As the famous 19th-century stock investor Russell Sage once said, “I bought straw hats in winter, and now they’re worth a fortune.”
That was Sage’s way of saying to buy quality stocks when both demand and price are low. And 2022, with its 8% inflation and interest rate hikes, gave dividend investors plenty of straw hats from which to choose.
High-quality stocks on sale are a much better bargain than buying poor performers just because they’re cheap or the yields are high. If you can get a market leader when it’s down by 20% or more, that is the time to buy.
Take a look at one real estate investment trust (REIT) that, despite a rough 2022, has a long-term history that makes it a leader among similar REITs and has already demonstrated that 2023 could be a much better year.
Prologis Inc. PLD is a San Francisco-based industrial REIT that owns and manages almost 5,500 industrial logistics properties across the U.S. and in 18 other countries. Founded in 1983, Prologis has been a stalwart in appreciation among REIT stocks. It has the largest market capitalization of any REIT at $112.16 billion.

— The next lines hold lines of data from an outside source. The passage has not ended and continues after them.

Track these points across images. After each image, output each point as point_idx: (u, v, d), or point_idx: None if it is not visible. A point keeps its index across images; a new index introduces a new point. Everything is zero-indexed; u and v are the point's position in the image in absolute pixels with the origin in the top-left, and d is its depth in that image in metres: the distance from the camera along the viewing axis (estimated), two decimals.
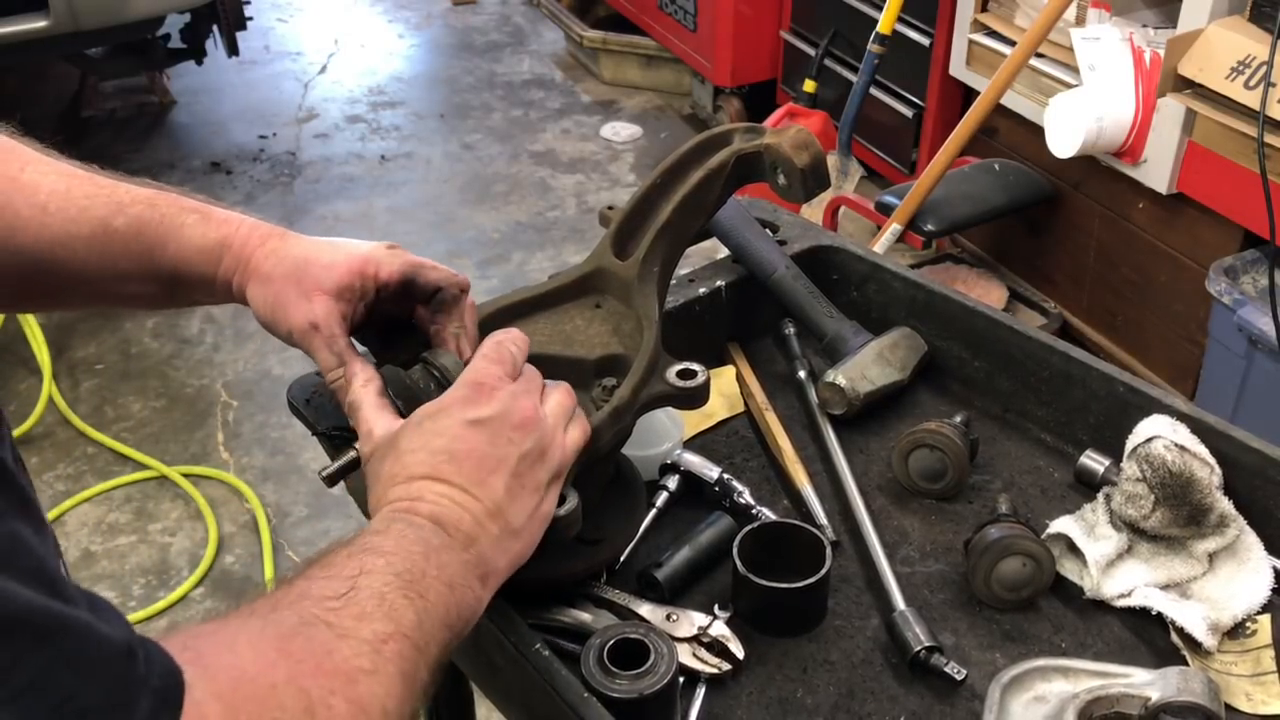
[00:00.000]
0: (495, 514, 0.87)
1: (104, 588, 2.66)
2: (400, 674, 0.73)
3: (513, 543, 0.89)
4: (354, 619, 0.73)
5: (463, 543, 0.85)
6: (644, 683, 0.95)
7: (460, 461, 0.87)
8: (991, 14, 3.15)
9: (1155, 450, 1.15)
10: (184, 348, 3.43)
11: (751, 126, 1.16)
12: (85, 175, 1.02)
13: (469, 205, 4.15)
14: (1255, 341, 2.35)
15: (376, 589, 0.75)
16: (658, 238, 1.13)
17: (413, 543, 0.81)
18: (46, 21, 3.45)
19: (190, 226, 1.01)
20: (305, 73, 5.09)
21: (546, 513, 0.92)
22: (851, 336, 1.37)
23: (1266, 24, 2.31)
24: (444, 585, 0.80)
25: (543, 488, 0.91)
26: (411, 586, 0.77)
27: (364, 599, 0.74)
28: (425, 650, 0.76)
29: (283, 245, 1.02)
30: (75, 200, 0.99)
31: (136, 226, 1.00)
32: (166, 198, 1.02)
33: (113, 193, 1.01)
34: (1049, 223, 3.19)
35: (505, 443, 0.89)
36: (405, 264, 1.04)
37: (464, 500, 0.86)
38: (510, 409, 0.90)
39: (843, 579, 1.16)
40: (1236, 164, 2.44)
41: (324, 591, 0.74)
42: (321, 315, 0.99)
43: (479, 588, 0.85)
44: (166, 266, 1.01)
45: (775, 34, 4.15)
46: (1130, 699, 0.97)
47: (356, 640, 0.72)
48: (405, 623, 0.75)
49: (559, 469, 0.93)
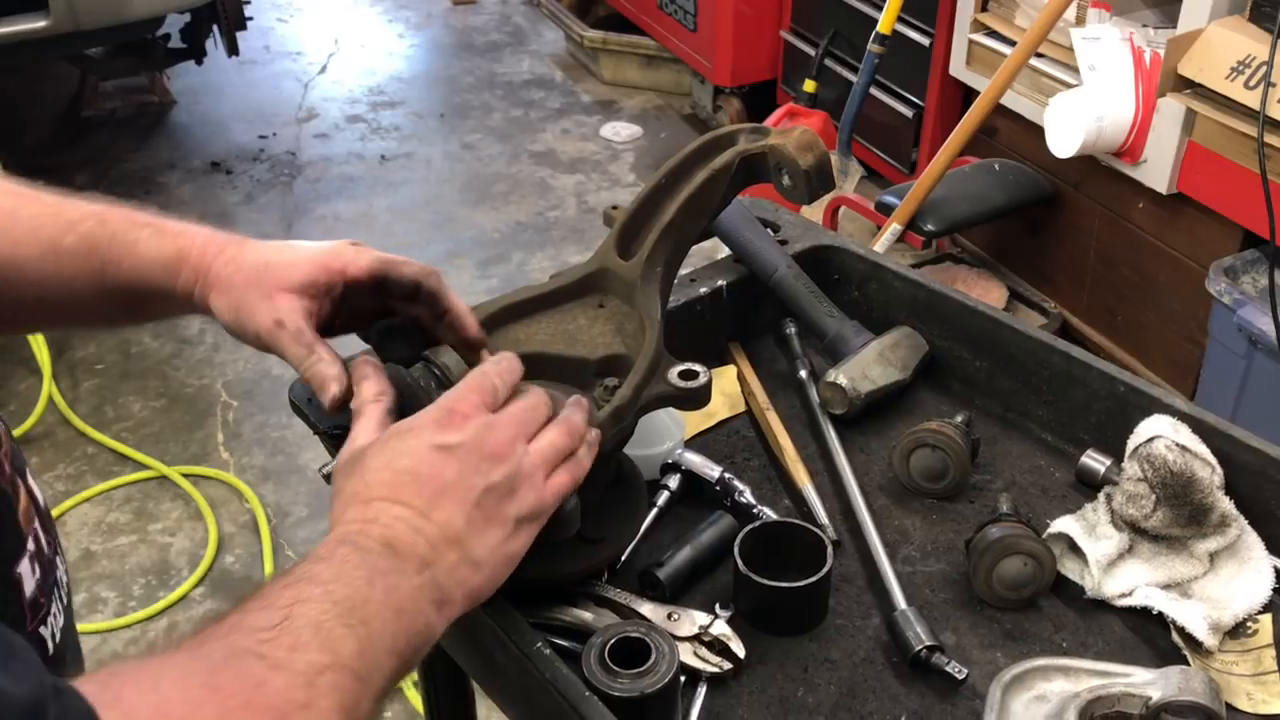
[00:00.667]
0: (453, 541, 0.83)
1: (104, 588, 2.66)
2: (338, 707, 0.69)
3: (472, 574, 0.84)
4: (287, 650, 0.69)
5: (416, 567, 0.80)
6: (645, 681, 0.95)
7: (422, 484, 0.84)
8: (991, 14, 3.15)
9: (1156, 450, 1.15)
10: (184, 348, 3.43)
11: (756, 127, 1.16)
12: (30, 194, 0.99)
13: (469, 205, 4.15)
14: (1255, 341, 2.36)
15: (313, 618, 0.71)
16: (661, 238, 1.13)
17: (355, 567, 0.77)
18: (46, 21, 3.45)
19: (144, 241, 0.99)
20: (305, 73, 5.09)
21: (513, 552, 0.87)
22: (852, 336, 1.37)
23: (1266, 24, 2.31)
24: (390, 611, 0.76)
25: (509, 523, 0.87)
26: (352, 614, 0.73)
27: (299, 628, 0.70)
28: (367, 680, 0.72)
29: (241, 253, 1.00)
30: (21, 220, 0.96)
31: (88, 244, 0.97)
32: (117, 213, 1.00)
33: (60, 211, 0.98)
34: (1049, 223, 3.19)
35: (472, 472, 0.85)
36: (375, 260, 1.02)
37: (420, 524, 0.82)
38: (482, 439, 0.87)
39: (844, 578, 1.16)
40: (1236, 164, 2.44)
41: (256, 623, 0.70)
42: (285, 312, 0.97)
43: (432, 614, 0.81)
44: (122, 283, 0.98)
45: (775, 34, 4.15)
46: (1131, 698, 0.97)
47: (290, 672, 0.68)
48: (344, 653, 0.71)
49: (534, 510, 0.88)
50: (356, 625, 0.73)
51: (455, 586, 0.83)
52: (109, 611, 2.61)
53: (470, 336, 1.03)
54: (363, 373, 0.96)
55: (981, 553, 1.11)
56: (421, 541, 0.82)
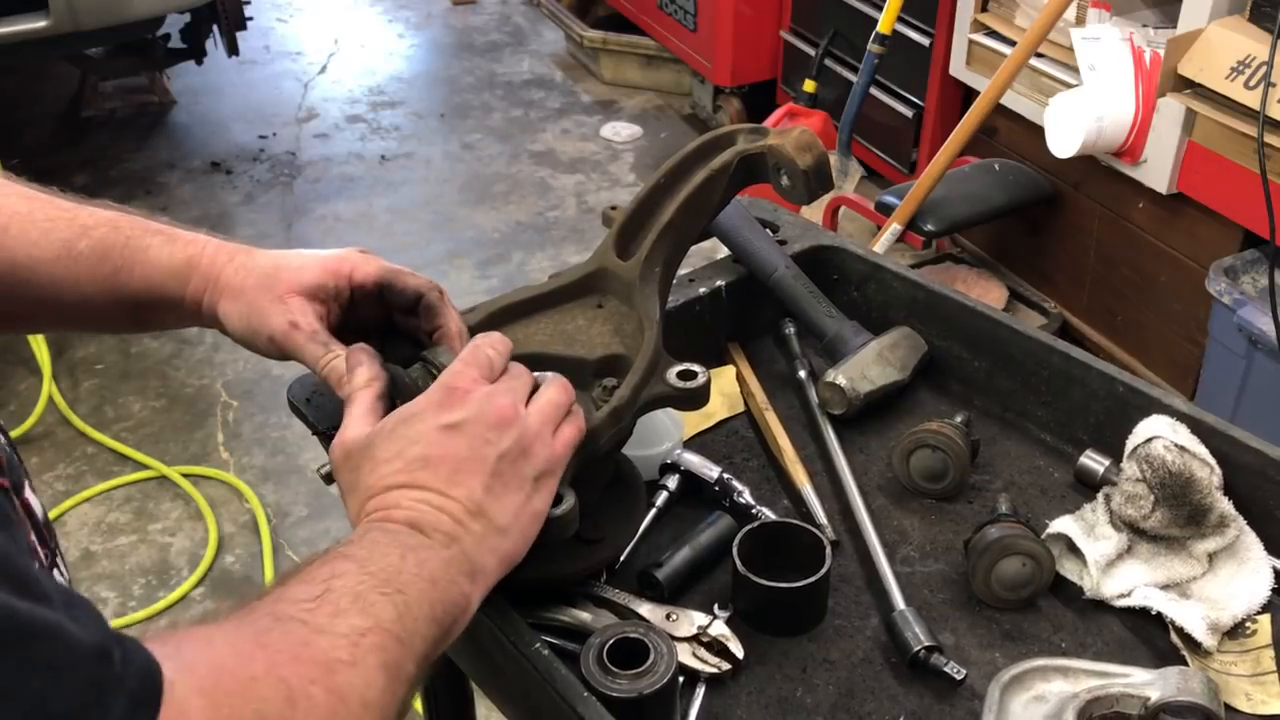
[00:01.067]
0: (476, 513, 0.86)
1: (104, 588, 2.66)
2: (381, 665, 0.72)
3: (500, 540, 0.87)
4: (329, 616, 0.73)
5: (443, 542, 0.84)
6: (644, 682, 0.95)
7: (436, 466, 0.86)
8: (991, 14, 3.15)
9: (1155, 450, 1.15)
10: (184, 348, 3.43)
11: (755, 127, 1.16)
12: (45, 198, 1.00)
13: (469, 205, 4.15)
14: (1255, 341, 2.36)
15: (350, 588, 0.75)
16: (660, 238, 1.13)
17: (387, 546, 0.80)
18: (46, 21, 3.45)
19: (156, 248, 1.01)
20: (305, 73, 5.09)
21: (538, 509, 0.91)
22: (852, 336, 1.37)
23: (1266, 24, 2.31)
24: (425, 581, 0.79)
25: (528, 483, 0.90)
26: (388, 584, 0.77)
27: (338, 598, 0.74)
28: (409, 644, 0.76)
29: (250, 259, 1.02)
30: (37, 223, 0.98)
31: (101, 250, 0.99)
32: (129, 220, 1.02)
33: (75, 216, 1.00)
34: (1049, 223, 3.19)
35: (482, 443, 0.88)
36: (381, 268, 1.05)
37: (441, 503, 0.85)
38: (485, 410, 0.89)
39: (842, 579, 1.16)
40: (1236, 164, 2.44)
41: (297, 595, 0.74)
42: (299, 313, 0.99)
43: (466, 584, 0.83)
44: (132, 289, 1.00)
45: (775, 34, 4.15)
46: (1130, 699, 0.97)
47: (333, 635, 0.72)
48: (384, 618, 0.75)
49: (547, 466, 0.92)
50: (393, 594, 0.76)
51: (486, 554, 0.86)
52: (109, 612, 2.61)
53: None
54: (355, 360, 0.97)
55: (980, 553, 1.11)
56: (445, 519, 0.85)
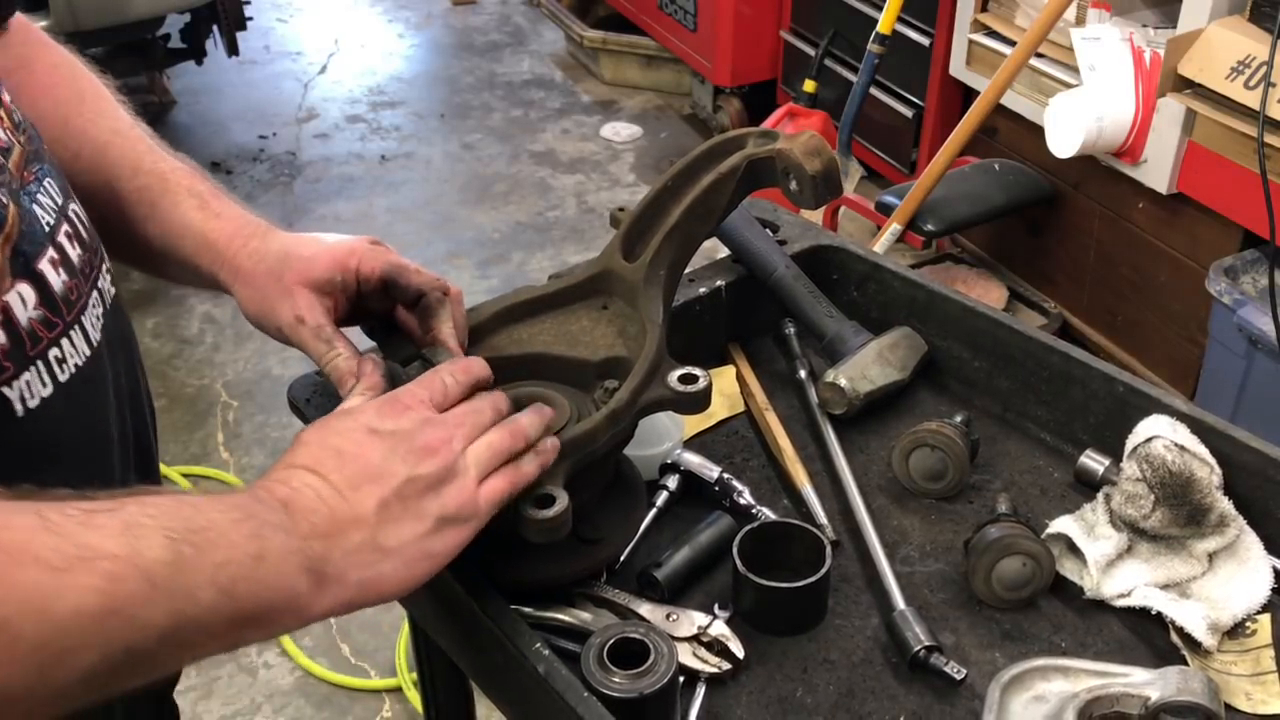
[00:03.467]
0: (360, 523, 0.82)
1: None
2: (100, 591, 0.64)
3: (375, 559, 0.82)
4: (78, 525, 0.65)
5: (304, 533, 0.78)
6: (644, 682, 0.95)
7: (345, 463, 0.83)
8: (991, 14, 3.15)
9: (1155, 450, 1.15)
10: (184, 348, 3.43)
11: (764, 131, 1.15)
12: (133, 135, 1.08)
13: (469, 205, 4.15)
14: (1255, 341, 2.35)
15: (133, 517, 0.68)
16: (665, 241, 1.12)
17: (229, 508, 0.75)
18: (46, 22, 3.45)
19: (186, 211, 1.06)
20: (305, 73, 5.09)
21: (433, 551, 0.85)
22: (851, 336, 1.37)
23: (1266, 24, 2.31)
24: (245, 555, 0.73)
25: (429, 519, 0.85)
26: (187, 534, 0.70)
27: (109, 519, 0.67)
28: (165, 591, 0.67)
29: (264, 245, 1.05)
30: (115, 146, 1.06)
31: (144, 193, 1.05)
32: (180, 174, 1.07)
33: (137, 153, 1.07)
34: (1049, 223, 3.19)
35: (398, 460, 0.85)
36: (387, 263, 1.05)
37: (329, 496, 0.81)
38: (414, 432, 0.87)
39: (843, 578, 1.16)
40: (1236, 164, 2.44)
41: (82, 502, 0.67)
42: (305, 307, 1.01)
43: (302, 581, 0.77)
44: (153, 237, 1.06)
45: (775, 34, 4.15)
46: (1130, 698, 0.97)
47: (62, 539, 0.64)
48: (147, 556, 0.67)
49: (459, 512, 0.86)
50: (179, 541, 0.69)
51: (350, 567, 0.80)
52: None
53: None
54: (362, 369, 0.98)
55: (980, 553, 1.11)
56: (324, 512, 0.80)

Since its inception in November 1997, Prologis has generated a total return of 629.27%, or 8.21% per year. Prologis’s appreciation performance has been stellar, but it’s never been known for generating a high dividend yield.
From 2018 to 2022, Prologis raised its quarterly dividend several times, increasing it from $0.48 to $0.79, but the yield remained low as the share price rocketed up by 95%. The annual dividend of $3.16 presently yields 2.5%, which is well below other REITs in its peer group. For a while in 2022, the dividend yield rose as high as 3.2% but has since fallen back as share prices have risen once more.
On Jan. 18, Prologis reported its fourth-quarter 2022 operating results. Net earnings per diluted share for 2022 was $4.25, compared with $3.94 for 2021. However, net earnings per share of $0.63 for the fourth quarter was a large drop-off from $1.67 in the fourth quarter of 2021.
Core funds from operations (core FFO) were $1.24, compared with $1.12 for the fourth quarter of 2021. Core FFO of $5.16 for all of 2022 was well above the $4.15 for 2021. Average occupancy was 98.2%, with a retention rate of 82% and full-year rent growth of 28%.
Despite these numbers, Prologis shares had a total 2022 return of negative 29.72%. Interest rate hikes slammed Prologis’s stock price from $164 in January to a low of $98 in mid-October. And although it’s bounced back to nearly $125.69 since, Prologis remains well below its all-time intraday high of $171.05 in April 2022.
One problem to note going forward is that Prologis has already forecast that it expects its occupancy rate to decline from over 98% at the end of December to a range between 96.5% and 97.5% for 2023.
Prologis is still guiding forward FFO for 2023, including promotes, in a range from $5.40 to $5.50 per share. Using the mid-point of $5.45, that easily covers the forward dividend with a payout ratio of 57.9% and comfortably allows for at least one more dividend increase in 2023.
Prologis is up 11.54% since the New Year dawned and has now crossed back above its 200-day moving average. While that is positive, it may have come too far too fast and appears to be overextended with a stochastic oscillator that’s now overbought at 95.
It would appear that Prologis, still well off its 2022 highs, could be a good buy at this level, but it’s not hard to imagine a pullback to between $116 and $120 before it once again begins to ascend above current levels. On any pullbacks, Prologis looks like a pretty good “straw hat” for 2023.